Select every line in the entries below that contains the word "instances", and copy those lines.

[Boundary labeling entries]
· · · · · · ·

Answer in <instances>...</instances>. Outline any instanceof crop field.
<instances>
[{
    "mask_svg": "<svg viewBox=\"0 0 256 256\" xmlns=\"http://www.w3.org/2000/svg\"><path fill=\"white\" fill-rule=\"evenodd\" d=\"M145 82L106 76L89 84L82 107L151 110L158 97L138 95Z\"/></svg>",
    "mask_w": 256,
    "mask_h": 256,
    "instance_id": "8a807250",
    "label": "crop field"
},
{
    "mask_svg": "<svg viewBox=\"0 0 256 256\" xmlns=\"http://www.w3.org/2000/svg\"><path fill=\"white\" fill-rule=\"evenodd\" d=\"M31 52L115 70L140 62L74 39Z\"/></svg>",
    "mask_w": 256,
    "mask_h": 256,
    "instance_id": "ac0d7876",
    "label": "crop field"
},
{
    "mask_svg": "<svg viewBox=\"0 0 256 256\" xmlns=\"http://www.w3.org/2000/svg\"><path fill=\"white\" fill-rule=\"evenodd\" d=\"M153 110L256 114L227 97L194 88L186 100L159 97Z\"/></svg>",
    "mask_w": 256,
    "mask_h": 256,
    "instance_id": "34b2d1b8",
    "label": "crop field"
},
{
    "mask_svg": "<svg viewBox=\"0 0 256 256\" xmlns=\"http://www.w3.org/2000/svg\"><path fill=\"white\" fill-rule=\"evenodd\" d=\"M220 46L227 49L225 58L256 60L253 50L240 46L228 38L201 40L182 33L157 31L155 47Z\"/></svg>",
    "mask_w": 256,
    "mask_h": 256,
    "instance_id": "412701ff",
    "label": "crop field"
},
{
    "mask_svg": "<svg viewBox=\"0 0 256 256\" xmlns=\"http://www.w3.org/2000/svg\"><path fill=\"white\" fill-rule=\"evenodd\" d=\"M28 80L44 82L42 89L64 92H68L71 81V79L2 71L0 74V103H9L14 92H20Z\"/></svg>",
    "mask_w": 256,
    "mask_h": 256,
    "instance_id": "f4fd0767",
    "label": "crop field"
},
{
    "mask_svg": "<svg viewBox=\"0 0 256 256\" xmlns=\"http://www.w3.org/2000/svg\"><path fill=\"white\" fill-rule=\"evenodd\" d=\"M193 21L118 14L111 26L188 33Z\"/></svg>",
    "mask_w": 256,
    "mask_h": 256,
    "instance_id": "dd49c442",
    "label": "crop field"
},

· · · · · · ·

◆ **Solved exercise**:
Answer in <instances>...</instances>. Outline any instanceof crop field.
<instances>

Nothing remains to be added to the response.